Yellen: making progress
US raises interest rate despite weaker data
It the second rise this year, taking the rate to its highest since 2008.
The Fed said it was in response to US economic growth and the robust job market, although new data pointed to weaker trade.
Retail sales fell 0.3% last month – the largest fall since January 2016 and below economists’ expectations for a 0.1% gain.
“Our decision reflects the progress the economy has made and is expected to make,” said Federal Reserve chairman Janet Yellen (pictured).
Asian markets edged lower following falls in the S&P 500 and Nasdaq, although the rate increase was already priced into most stocks.
Tom Stevenson, investment director for personal investing at Fidelity International, said: “There was never much doubt that the Federal Reserve would raise interest rates by a further 0.25%.
“Having set out its proposed tightening path in March, it would have taken more than the recent softer inflation data and weaker than expected jobs figures to blow the Fed off course.
“Unemployment has fallen to a 16 year low of 4.3% and economic growth is on track.

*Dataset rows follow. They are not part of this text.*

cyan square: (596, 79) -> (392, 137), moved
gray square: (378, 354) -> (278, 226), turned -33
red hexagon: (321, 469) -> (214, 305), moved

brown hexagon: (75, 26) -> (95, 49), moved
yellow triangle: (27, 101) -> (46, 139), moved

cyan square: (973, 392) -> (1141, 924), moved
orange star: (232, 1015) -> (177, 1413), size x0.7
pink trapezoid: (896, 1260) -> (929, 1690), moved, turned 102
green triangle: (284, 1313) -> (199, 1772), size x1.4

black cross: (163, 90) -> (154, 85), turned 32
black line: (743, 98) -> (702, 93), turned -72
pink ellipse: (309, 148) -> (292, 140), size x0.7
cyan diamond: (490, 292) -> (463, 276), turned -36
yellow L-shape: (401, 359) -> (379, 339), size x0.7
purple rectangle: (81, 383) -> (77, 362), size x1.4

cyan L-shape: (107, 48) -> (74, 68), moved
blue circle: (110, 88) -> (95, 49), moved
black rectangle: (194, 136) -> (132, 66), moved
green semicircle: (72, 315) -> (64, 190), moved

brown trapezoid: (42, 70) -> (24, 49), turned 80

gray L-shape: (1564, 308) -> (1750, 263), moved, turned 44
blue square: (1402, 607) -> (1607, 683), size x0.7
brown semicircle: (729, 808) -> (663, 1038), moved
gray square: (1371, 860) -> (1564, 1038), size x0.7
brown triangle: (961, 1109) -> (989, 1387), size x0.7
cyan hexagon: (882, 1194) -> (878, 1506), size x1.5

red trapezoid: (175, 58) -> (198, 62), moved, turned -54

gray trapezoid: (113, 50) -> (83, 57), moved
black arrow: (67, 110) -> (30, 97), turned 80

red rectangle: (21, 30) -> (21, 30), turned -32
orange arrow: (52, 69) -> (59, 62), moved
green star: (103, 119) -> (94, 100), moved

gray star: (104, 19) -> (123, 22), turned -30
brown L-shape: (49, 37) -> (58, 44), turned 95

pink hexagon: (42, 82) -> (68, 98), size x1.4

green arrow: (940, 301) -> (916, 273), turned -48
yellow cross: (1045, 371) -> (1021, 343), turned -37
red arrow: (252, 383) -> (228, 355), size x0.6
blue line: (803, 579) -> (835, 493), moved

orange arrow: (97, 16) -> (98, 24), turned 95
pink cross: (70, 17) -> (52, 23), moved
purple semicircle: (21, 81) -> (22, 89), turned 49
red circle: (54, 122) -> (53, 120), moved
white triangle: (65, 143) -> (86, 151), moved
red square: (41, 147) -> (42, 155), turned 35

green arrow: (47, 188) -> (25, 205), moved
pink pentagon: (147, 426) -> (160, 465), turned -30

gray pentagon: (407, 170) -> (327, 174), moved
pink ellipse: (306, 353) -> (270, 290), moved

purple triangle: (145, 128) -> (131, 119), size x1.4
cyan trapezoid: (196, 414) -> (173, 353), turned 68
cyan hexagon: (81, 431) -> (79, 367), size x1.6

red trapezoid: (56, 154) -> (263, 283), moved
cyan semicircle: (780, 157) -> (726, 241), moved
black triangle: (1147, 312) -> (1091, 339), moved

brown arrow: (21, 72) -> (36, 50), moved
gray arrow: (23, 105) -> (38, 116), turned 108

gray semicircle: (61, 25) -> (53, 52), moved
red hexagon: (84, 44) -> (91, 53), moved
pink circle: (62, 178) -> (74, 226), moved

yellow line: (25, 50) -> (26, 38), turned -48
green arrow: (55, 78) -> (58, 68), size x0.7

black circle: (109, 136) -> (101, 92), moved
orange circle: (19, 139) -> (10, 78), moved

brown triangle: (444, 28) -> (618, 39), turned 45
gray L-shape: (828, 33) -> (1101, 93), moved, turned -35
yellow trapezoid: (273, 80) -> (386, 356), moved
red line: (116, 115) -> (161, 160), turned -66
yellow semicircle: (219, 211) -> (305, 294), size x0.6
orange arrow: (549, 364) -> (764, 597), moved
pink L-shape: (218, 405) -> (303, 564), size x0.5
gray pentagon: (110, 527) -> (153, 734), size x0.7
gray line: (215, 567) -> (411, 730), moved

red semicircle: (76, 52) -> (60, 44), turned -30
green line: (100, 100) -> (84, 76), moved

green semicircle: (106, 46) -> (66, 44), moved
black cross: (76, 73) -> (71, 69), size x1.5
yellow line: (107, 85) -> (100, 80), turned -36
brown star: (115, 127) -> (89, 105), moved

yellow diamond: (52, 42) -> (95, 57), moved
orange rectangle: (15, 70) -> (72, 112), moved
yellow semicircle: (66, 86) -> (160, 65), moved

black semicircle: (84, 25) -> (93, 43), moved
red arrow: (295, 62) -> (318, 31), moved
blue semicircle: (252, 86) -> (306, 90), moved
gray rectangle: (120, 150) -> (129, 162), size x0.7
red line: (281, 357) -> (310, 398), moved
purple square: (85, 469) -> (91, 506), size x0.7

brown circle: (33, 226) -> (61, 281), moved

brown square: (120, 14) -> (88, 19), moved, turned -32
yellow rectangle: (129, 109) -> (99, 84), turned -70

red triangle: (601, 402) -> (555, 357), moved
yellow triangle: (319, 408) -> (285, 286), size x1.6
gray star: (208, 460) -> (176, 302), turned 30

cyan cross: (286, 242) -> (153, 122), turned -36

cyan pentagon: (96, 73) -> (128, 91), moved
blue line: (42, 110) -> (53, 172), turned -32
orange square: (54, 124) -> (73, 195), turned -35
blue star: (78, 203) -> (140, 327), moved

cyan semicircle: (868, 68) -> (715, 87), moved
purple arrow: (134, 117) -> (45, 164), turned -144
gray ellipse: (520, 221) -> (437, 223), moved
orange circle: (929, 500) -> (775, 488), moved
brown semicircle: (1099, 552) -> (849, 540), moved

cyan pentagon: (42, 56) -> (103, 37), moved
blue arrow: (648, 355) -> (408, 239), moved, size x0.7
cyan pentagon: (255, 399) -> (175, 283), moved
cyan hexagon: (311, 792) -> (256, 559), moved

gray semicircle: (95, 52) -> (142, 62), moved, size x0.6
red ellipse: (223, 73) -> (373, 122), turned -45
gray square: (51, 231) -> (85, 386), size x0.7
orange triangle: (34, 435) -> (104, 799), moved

The guidance for one more hike this year remains in place, according to the latest ‘dot plot’ projections which show rate-setters’ expectations of the timing of future rate moves.
“More important was what the US central had to say about its plans to rein in its bloated balance sheet, which has ballooned to $4.5trn since the financial crisis as the Fed has bought government and mortgage-backed bonds to underpin the American economy.
“The Fed said today that it would decrease reinvestment of maturing bonds at a steadily increasing rate until after a year it is holding back $30bn a month on Government bonds and $20bn on mortgage backed securities.”
What does it mean for investors?
Recent wobbles in the red-hot technology sector have in part been driven by fears about the Fed’s tentative return to monetary normality. The highly-rated US stock market remains vulnerable to rising interest rates and a tightening of financial conditions as the extraordinary monetary experiment of the past 10 years starts to be unwound.